Celebrating St. Patrick’s Day: Menlo Park’s history is green from its earliest beginnings
St. Patrick’s Day is a good excuse to dust off some historical facts that tie our city of Menlo Park with its Irish predecessor. We are indebted to the thorough research done some 35 years ago by Stanley Pearce who was compiling a history of Menlo Park’s Trinity Episcopal Church and, in doing so, recorded the town’s earliest beginnings. Here are Mr. Pearce’s word from his book Lift Up Your Hearts:
“Up to the coming of the railroad the little town [Menlo Park] had grown hardly at all since 1851 when a pair of Irishmen invested one dollar an acre to launch a 1,700-acre farming project to the north of San Francisquito Creek which they named ‘Menlough’ in sentimental remembrance of their birthplace [in County Galway]. A few years later they erected a high wooden gateway at the entrance to their farm, and it was the existence of this structure that prompted the San Francisco & San Jose Railway Company to make Menlo Park a station stop when the line came through, and to build the station four years later.
“The ‘Menlo Park Gate,’ almost as conspicuous a landmark as the the towering redwood tree, ‘Palo Alto,’ a couple of miles to the south, was an elaborate wooden structure with a wide center arch through which any conveyance could pass, and with smaller arches over footpaths at each side. Around the topmost center arch in foot-high letters were the words ‘Menlo Park’ and in the centered keystone was inscribed, ‘August 1854.’ Above the arches were the names, ‘D.J. Oliver’ and ‘D.C. McGlynn.’

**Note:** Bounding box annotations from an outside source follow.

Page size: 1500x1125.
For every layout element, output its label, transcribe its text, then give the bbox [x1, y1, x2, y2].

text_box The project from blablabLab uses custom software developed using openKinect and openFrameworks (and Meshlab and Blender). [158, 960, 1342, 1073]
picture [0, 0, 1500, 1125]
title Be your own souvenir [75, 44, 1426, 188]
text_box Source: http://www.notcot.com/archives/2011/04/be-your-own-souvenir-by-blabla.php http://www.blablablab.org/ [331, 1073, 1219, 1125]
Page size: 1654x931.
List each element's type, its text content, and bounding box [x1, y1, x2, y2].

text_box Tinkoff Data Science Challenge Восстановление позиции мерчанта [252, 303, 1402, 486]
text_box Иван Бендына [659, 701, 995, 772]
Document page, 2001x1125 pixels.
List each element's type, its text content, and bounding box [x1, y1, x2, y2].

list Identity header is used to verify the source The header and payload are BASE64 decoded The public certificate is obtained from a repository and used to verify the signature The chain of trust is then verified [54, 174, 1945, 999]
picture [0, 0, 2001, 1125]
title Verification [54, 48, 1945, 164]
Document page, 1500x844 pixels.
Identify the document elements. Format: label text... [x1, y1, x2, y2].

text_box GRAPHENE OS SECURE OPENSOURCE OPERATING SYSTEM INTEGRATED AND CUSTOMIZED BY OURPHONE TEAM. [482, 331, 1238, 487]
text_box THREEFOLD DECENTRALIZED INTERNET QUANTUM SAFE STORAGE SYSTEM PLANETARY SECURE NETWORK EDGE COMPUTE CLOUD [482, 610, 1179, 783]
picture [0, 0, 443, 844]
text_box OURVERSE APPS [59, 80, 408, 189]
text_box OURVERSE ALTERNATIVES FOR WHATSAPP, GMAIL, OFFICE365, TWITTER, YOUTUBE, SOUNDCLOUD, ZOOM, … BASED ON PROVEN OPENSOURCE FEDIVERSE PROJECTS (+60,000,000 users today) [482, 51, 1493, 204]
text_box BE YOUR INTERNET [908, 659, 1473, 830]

“In seeking to immortalize themselves, the sentimental designers of the ornate gateway had intended that ‘Menlough’ (a Gaelic word meaning ‘Lakeside’) would go on one side of the keystone and ‘Park’ on the other. However the itinerant sign painter engaged to do the lettering immediately demonstrated the lopsided appearance that would result, and Oliver and McGlynn were faced with making a decision. The keystone was already in place; moreover, it set the whole thing off, and certainly the date was essential. They finally were driven to sacrifice the spelling of their beloved home town in Country Galway for the phonetic spelling, ‘Menlo.’
“Oliver and McGlynn’s trinity of arches was by no means the only entrance to their ranch. For at least another decade no other structure was in sight to the north or to the south along the unfenced frontage of the lonely stretch of rutted trail that would not gain the regal title, ‘El Camino Real,’ for many years yet to come. The gate was a monumental landmark only. However, it was in its vicinity that the first houses were built edging the county road between pathways that later became Santa Cruz and Oak Grove Avenues.”